Fayum Mummy Portraits

http://commons.wikimedia.org/wiki/Image:Fayum-42.jpg

This is Eutyches, a young boy who died in Egypt during the Roman Empire. How do we know this? Because this portrait was stuffed inside his mummy.

This was actually a common practice in the Fayum region of ancient Egypt, and it’s given us some of the best-preserved paintings from ancient times.

Artists would paint the portraits on wooden panels, using hot, pigmented wax, and they’ve survived remarkably well in the region’s dry heat.

CAT scans show that the portraits match their mummies in age and sex, and they’re strikingly naturalistic, though reportedly a little formulaic.

Many, like Eutyches, were children, a sad mark of the era’s low life expectancy.

A Postman’s Nightmare

http://commons.wikimedia.org/wiki/Image:LocatieBaarle-Nassau.png

Good luck delivering a letter in Baarle-Nassau. The Dutch municipality contains 24 Belgian exclaves — “islands” of Belgium “floating” in the Netherlands.

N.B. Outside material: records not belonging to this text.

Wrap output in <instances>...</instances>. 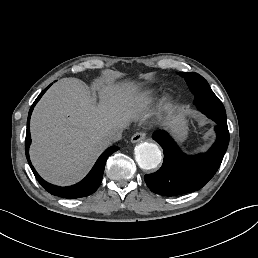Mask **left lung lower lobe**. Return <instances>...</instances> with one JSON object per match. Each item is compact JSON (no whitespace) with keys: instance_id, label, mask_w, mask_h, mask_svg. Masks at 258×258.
Listing matches in <instances>:
<instances>
[{"instance_id":"obj_1","label":"left lung lower lobe","mask_w":258,"mask_h":258,"mask_svg":"<svg viewBox=\"0 0 258 258\" xmlns=\"http://www.w3.org/2000/svg\"><path fill=\"white\" fill-rule=\"evenodd\" d=\"M194 97L198 110L217 124V139L206 153L188 156L168 133L163 130L155 132L153 139L163 148L164 161L157 172L144 176L154 193L175 196L197 191L214 176L223 160L229 144L225 108L211 88L195 91Z\"/></svg>"}]
</instances>
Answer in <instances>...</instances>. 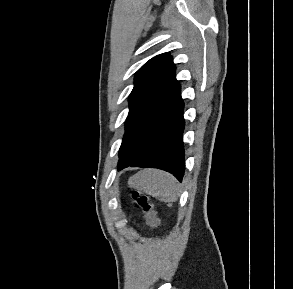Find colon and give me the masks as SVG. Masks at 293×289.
Listing matches in <instances>:
<instances>
[{
    "mask_svg": "<svg viewBox=\"0 0 293 289\" xmlns=\"http://www.w3.org/2000/svg\"><path fill=\"white\" fill-rule=\"evenodd\" d=\"M132 197L136 205L144 212L146 221L152 226L160 227L162 223L157 217L151 199L147 195L139 192H134Z\"/></svg>",
    "mask_w": 293,
    "mask_h": 289,
    "instance_id": "5ec220e1",
    "label": "colon"
}]
</instances>
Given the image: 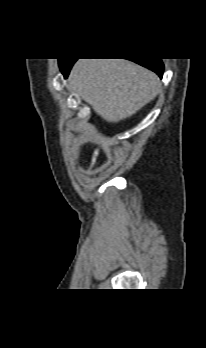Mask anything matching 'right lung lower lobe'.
Returning <instances> with one entry per match:
<instances>
[{
    "label": "right lung lower lobe",
    "mask_w": 206,
    "mask_h": 348,
    "mask_svg": "<svg viewBox=\"0 0 206 348\" xmlns=\"http://www.w3.org/2000/svg\"><path fill=\"white\" fill-rule=\"evenodd\" d=\"M77 59H70V60H63L59 66L60 69L62 71V73L64 74L65 77L68 76L69 71L72 67V65L74 64V62ZM131 61H134L154 72H156L160 78H162L163 75V69H164V65L161 61V59H157V58H139V59H130Z\"/></svg>",
    "instance_id": "98d812e1"
}]
</instances>
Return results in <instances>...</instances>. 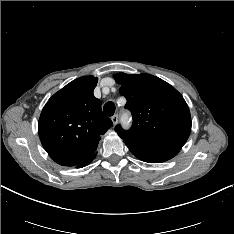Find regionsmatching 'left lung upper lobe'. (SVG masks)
Wrapping results in <instances>:
<instances>
[{
	"mask_svg": "<svg viewBox=\"0 0 234 234\" xmlns=\"http://www.w3.org/2000/svg\"><path fill=\"white\" fill-rule=\"evenodd\" d=\"M114 78L121 84L119 92L133 115L130 130L115 127L125 144L180 150L191 132V115L183 96L153 75L118 73Z\"/></svg>",
	"mask_w": 234,
	"mask_h": 234,
	"instance_id": "1",
	"label": "left lung upper lobe"
}]
</instances>
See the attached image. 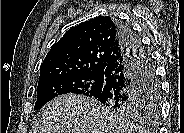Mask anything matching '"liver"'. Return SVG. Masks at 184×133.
Here are the masks:
<instances>
[{"instance_id": "1", "label": "liver", "mask_w": 184, "mask_h": 133, "mask_svg": "<svg viewBox=\"0 0 184 133\" xmlns=\"http://www.w3.org/2000/svg\"><path fill=\"white\" fill-rule=\"evenodd\" d=\"M133 122L111 113L93 98L61 95L38 114V133H143Z\"/></svg>"}]
</instances>
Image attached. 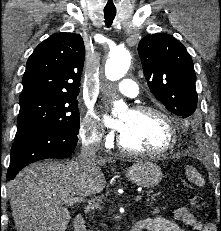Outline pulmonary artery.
I'll use <instances>...</instances> for the list:
<instances>
[{"mask_svg":"<svg viewBox=\"0 0 221 231\" xmlns=\"http://www.w3.org/2000/svg\"><path fill=\"white\" fill-rule=\"evenodd\" d=\"M117 90L130 98H135L139 96V90L136 83L130 79L122 80L117 86Z\"/></svg>","mask_w":221,"mask_h":231,"instance_id":"obj_1","label":"pulmonary artery"}]
</instances>
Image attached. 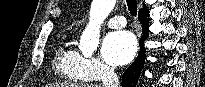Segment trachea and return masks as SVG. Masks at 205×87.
Wrapping results in <instances>:
<instances>
[{
  "label": "trachea",
  "instance_id": "obj_1",
  "mask_svg": "<svg viewBox=\"0 0 205 87\" xmlns=\"http://www.w3.org/2000/svg\"><path fill=\"white\" fill-rule=\"evenodd\" d=\"M127 6L130 14L132 16L137 15V1L136 0H127Z\"/></svg>",
  "mask_w": 205,
  "mask_h": 87
}]
</instances>
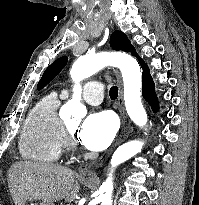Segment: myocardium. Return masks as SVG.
<instances>
[{
  "instance_id": "1",
  "label": "myocardium",
  "mask_w": 199,
  "mask_h": 205,
  "mask_svg": "<svg viewBox=\"0 0 199 205\" xmlns=\"http://www.w3.org/2000/svg\"><path fill=\"white\" fill-rule=\"evenodd\" d=\"M63 146L70 147L74 145L73 133L68 129L66 125H63Z\"/></svg>"
}]
</instances>
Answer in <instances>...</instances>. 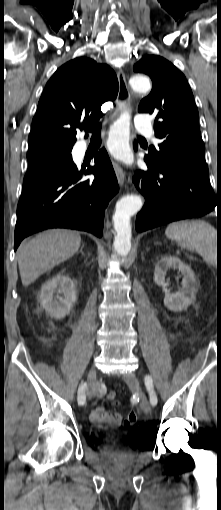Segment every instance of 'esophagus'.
<instances>
[{"label":"esophagus","instance_id":"obj_1","mask_svg":"<svg viewBox=\"0 0 221 510\" xmlns=\"http://www.w3.org/2000/svg\"><path fill=\"white\" fill-rule=\"evenodd\" d=\"M117 78H118V83H119V90H118V95L116 98V108H115V112H114L115 117L119 116L121 113H123L127 109L128 105H129V100H130V94H129L127 82H126L125 75L122 70L118 71ZM112 164H113V168H114V171H115V174H116V177L118 179L120 186H124L125 180H126L125 172L123 171V169L120 167V165L117 162L112 161Z\"/></svg>","mask_w":221,"mask_h":510}]
</instances>
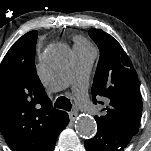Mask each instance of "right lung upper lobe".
Returning <instances> with one entry per match:
<instances>
[{"mask_svg":"<svg viewBox=\"0 0 151 151\" xmlns=\"http://www.w3.org/2000/svg\"><path fill=\"white\" fill-rule=\"evenodd\" d=\"M37 31L20 37L0 65V130L12 151H53L69 120L54 109L35 67Z\"/></svg>","mask_w":151,"mask_h":151,"instance_id":"1","label":"right lung upper lobe"}]
</instances>
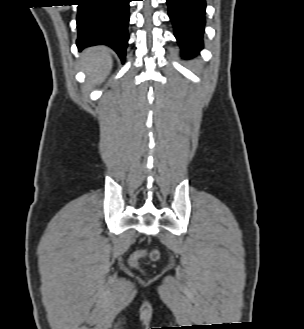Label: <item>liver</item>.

Worse, those islands contain islands: The 24 Belgian exclaves contain seven Dutch exclaves. Bring a map.

Obscure Holidays

Obscure holidays:

  • Pi Day (March 14, or “3/14”)
  • Pi Approximation Day (22 July, or “22/7”)
  • No Pants Day (the first Friday in May)
  • National Talk In Elevators Day (the last Friday in July)
  • National Underwear Day (August 11)
  • International Orgy Day (September 3)
  • International Talk Like a Pirate Day (September 19)
  • Ask a Stupid Question Day (September 28)
  • October Fool’s Day (October 1) (the Southern Hemisphere’s version of April Fool’s Day)
  • Mole Day (6:02 on 10/23) (ask a chemist)

The first Friday the 13th of the year is “Blame Someone Else Day.”

Chicken Hypnotism

http://books.google.com/books?id=jREEAAAAQAAJ&printsec=frontcover#v=onepage&q&f=false

One can hypnotize a chicken by holding its head against the ground and drawing a line straight outward from its beak.

“I recollect particularly a case of catalepsy produced in a cock,” writes Gaston Tissandier in Popular Scientific Recreations (1882). “We place a cock on a table of dark colour, rest its beak on the surface, where it is firmly held, and with a piece of chalk slowly draw a white line in continuation from the beak, as shown in our engraving. If the crest is thick, it is necessary to draw it back, so that the animal may follow with his eyes the tracing of the line. When the line has reached a length of about two feet the cock has become cataleptic. He is absolutely motionless, his eyes are fixed, and he will remain from thirty to sixty seconds in the same posture in which he had at first only been held by force.”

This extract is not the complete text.